## What this task involves
Take the line containing "Kann für je" and every line after it to the end of the data, and write them out exactly as they appear.

--- Data shown ---

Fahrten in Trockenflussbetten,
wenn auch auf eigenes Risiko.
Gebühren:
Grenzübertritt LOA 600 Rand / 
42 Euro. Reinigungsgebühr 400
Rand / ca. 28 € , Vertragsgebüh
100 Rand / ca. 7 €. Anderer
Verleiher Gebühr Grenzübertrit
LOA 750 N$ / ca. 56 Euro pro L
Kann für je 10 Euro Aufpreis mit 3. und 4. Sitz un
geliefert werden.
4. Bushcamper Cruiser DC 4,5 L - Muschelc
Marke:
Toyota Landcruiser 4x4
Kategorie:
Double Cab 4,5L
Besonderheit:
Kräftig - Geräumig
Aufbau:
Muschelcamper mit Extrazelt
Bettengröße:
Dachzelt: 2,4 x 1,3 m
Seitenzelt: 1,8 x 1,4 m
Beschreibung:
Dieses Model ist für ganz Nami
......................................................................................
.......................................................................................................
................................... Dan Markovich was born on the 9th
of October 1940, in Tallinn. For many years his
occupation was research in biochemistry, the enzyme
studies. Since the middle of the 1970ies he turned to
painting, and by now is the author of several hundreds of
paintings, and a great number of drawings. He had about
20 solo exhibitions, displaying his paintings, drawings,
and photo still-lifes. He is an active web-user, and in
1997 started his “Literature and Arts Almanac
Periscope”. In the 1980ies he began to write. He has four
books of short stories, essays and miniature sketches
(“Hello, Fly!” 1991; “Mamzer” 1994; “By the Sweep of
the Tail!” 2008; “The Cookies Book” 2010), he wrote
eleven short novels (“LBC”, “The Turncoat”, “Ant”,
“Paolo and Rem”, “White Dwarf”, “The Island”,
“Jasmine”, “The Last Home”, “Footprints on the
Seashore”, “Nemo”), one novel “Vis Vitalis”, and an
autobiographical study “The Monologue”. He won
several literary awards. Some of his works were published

---

## Answer space
Kann für je 10 Euro Aufpreis mit 3. und 4. Sitz un
geliefert werden.
4. Bushcamper Cruiser DC 4,5 L - Muschelc
Marke:
Toyota Landcruiser 4x4
Kategorie:
Double Cab 4,5L
Besonderheit:
Kräftig - Geräumig
Aufbau:
Muschelcamper mit Extrazelt
Bettengröße:
Dachzelt: 2,4 x 1,3 m
Seitenzelt: 1,8 x 1,4 m
Beschreibung:
Dieses Model ist für ganz Nami
......................................................................................
.......................................................................................................
................................... Dan Markovich was born on the 9th
of October 1940, in Tallinn. For many years his
occupation was research in biochemistry, the enzyme
studies. Since the middle of the 1970ies he turned to
painting, and by now is the author of several hundreds of
paintings, and a great number of drawings. He had about
20 solo exhibitions, displaying his paintings, drawings,
and photo still-lifes. He is an active web-user, and in
1997 started his “Literature and Arts Almanac
Periscope”. In the 1980ies he began to write. He has four
books of short stories, essays and miniature sketches
(“Hello, Fly!” 1991; “Mamzer” 1994; “By the Sweep of
the Tail!” 2008; “The Cookies Book” 2010), he wrote
eleven short novels (“LBC”, “The Turncoat”, “Ant”,
“Paolo and Rem”, “White Dwarf”, “The Island”,
“Jasmine”, “The Last Home”, “Footprints on the
Seashore”, “Nemo”), one novel “Vis Vitalis”, and an
autobiographical study “The Monologue”. He won
several literary awards. Some of his works were published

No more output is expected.